RECORDS FOR THIS TASK below:

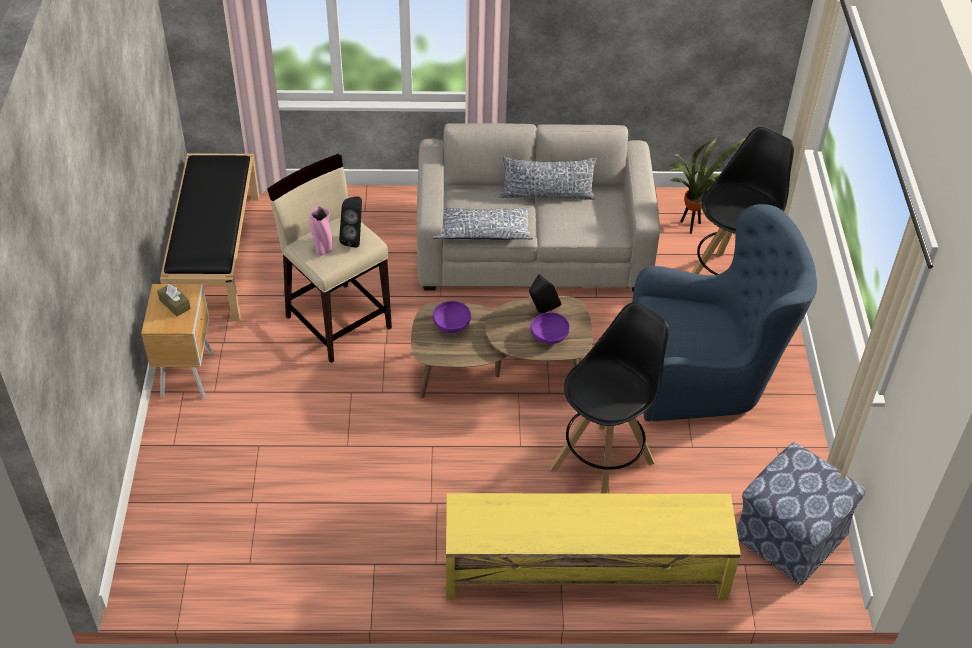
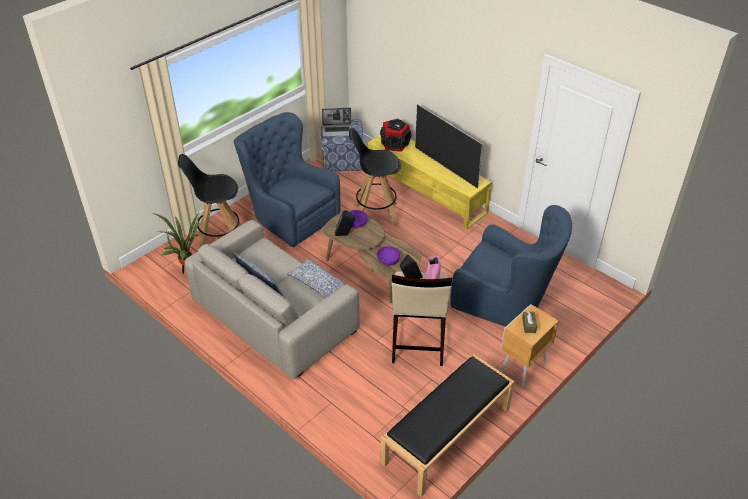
camera: 135 degrees left, 5 degrees down
none -> laptop [322,108,352,137]
none -> speaker [380,118,412,152]
none -> television [415,104,483,189]
none -> blue armchair [450,205,572,326]

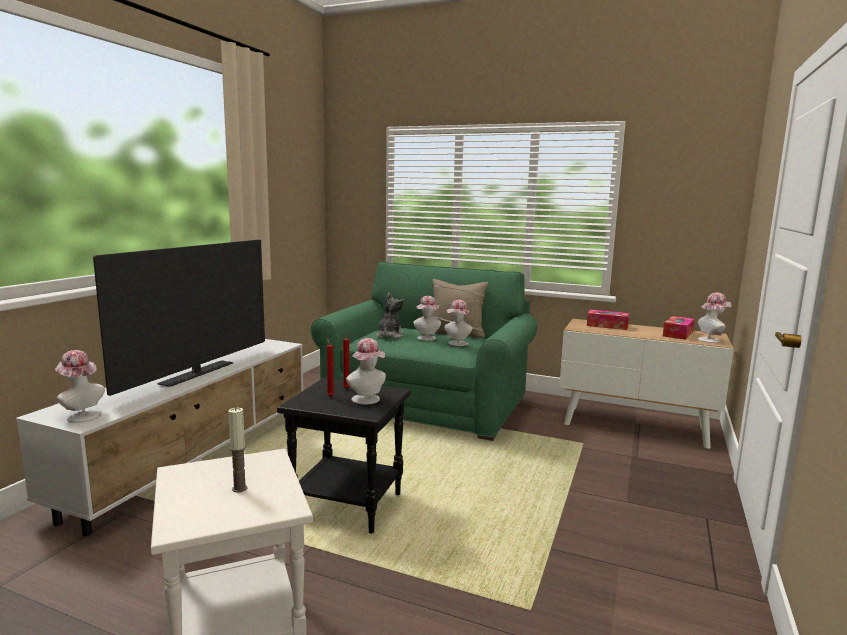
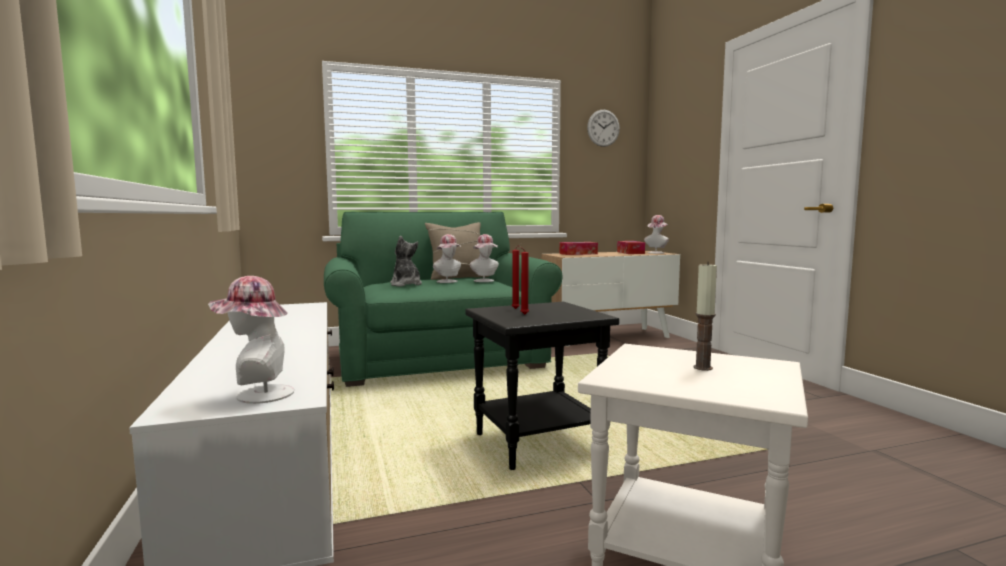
camera: 40 degrees left, 5 degrees down
television [93,240,265,396] -> none
hat [346,338,386,405] -> none
none -> wall clock [587,110,620,147]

End of RECORDS FOR THIS TASK.

WHAT THE TASK REQUIRES:
Only the pictures are to be omitted; restate everything else above exactly.

ANSWER BELOW:
camera: 135 degrees left, 5 degrees down
none -> laptop [322,108,352,137]
none -> speaker [380,118,412,152]
none -> television [415,104,483,189]
none -> blue armchair [450,205,572,326]

camera: 40 degrees left, 5 degrees down
television [93,240,265,396] -> none
hat [346,338,386,405] -> none
none -> wall clock [587,110,620,147]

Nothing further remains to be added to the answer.